The film crew for a documentary called “Sweet Crude” was traveling by boat on the Niger Delta when the Nigerian military Joint Task Force apprehended and arrested them near the town of Warri. The attorney general in Abuja is reviewing the case and is expected to reach a decision soon, local journalists reported.
“This is not the first time authorities have suppressed foreign media
coverage in the Niger Delta region,” said Tom Rhodes, CPJ’s Africa Program Coordinator. “Nigerian authorities must release the film crew immediately and end this pattern of censorship of the conflict over oil in the region.”
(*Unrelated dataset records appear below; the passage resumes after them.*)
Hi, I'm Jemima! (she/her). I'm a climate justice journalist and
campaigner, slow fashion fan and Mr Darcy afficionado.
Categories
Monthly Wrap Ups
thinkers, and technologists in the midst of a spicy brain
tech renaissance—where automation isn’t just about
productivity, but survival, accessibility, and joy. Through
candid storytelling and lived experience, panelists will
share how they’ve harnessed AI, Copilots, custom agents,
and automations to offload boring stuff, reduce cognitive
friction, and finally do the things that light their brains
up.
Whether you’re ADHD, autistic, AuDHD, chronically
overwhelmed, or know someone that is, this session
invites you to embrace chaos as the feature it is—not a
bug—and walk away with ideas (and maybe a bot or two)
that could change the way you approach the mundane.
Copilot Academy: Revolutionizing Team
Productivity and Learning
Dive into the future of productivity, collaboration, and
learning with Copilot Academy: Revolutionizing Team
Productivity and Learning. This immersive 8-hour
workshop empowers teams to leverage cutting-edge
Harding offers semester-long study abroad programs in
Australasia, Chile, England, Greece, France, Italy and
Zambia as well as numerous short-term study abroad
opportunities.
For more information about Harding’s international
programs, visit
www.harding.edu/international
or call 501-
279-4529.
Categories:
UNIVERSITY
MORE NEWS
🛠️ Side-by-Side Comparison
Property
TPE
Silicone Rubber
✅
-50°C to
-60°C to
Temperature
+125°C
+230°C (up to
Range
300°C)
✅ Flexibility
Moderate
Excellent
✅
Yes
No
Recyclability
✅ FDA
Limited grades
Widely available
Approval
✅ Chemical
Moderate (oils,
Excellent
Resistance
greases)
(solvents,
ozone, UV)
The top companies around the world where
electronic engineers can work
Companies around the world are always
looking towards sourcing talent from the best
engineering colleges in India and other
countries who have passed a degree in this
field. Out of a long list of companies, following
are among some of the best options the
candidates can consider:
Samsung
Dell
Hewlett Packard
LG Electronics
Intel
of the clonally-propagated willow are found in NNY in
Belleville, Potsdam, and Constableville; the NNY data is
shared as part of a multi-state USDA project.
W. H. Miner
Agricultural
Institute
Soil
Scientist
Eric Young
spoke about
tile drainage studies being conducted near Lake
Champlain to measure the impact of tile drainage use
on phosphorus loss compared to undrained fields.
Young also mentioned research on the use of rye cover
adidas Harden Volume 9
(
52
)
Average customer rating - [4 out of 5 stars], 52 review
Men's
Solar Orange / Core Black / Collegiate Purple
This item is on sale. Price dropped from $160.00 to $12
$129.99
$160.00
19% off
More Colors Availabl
No charges have been filed against the crew and their defense lawyer, Bello Lubebe, was denied access to them, local journalists and the independent film company’s press secretary, Leslye Wood, told CPJ from Seattle. Under the command of Brigadier-General Rimtiip Wuyep, the military originally accused the crew of traveling without military clearance, said a local journalist. There are, however, no laws that require military clearance for travel in the area, local journalists said.
The Nigerian army is fighting several armed groups in the Niger Delta
region and block travelers from outside the region.
The film crew was interrogated for six hours in Warri on April 12 before
Brigadier-General Wuyep ordered them to be placed under custody with state security in Abuja later that evening, local journalists and Wood told CPJ.
According to a press statement by the film company, the group was filming “Sweet Crude,” a documentary about oil production in the Niger Delta. Director Sandy Cioffi and crew members Tammi Sims, Cliff Worsham, and Sean Porter entered the country legally on April 5 and notified authorities about their intentions to film, the statement said.
The four Americans were being assisted by Joel Bisina, founder of a Warri-based organization called Niger Delta Professional for Development.
The governor of Delta State had no comment concerning the arrest but will issue a public statement soon, spokesman Sunny Ogerefere told CPJ.
Two German independent filmakers and American peace activist Judith Asuni and Nigerian Danjuma Saidu were detained last October in Warri. The two filmmakers were accused of breaching Nigeria’s Official Secrets Act by taking photographs and video footage of “protected places,” including oil facilities in the Niger River Delta, defense lawyer Mohammed Bello Adoke told CPJ.
Nigeria, Africa’s biggest oil producer, pumps crude from the
poverty-stricken Niger Delta region.
Armed groups have emerged in the region to fight for more oil revenues to support Delta State while other armed groups steal the crude and sell it on the black market. The conflict has curbed one quarter of Nigeria’s daily crude output, according to international news reports.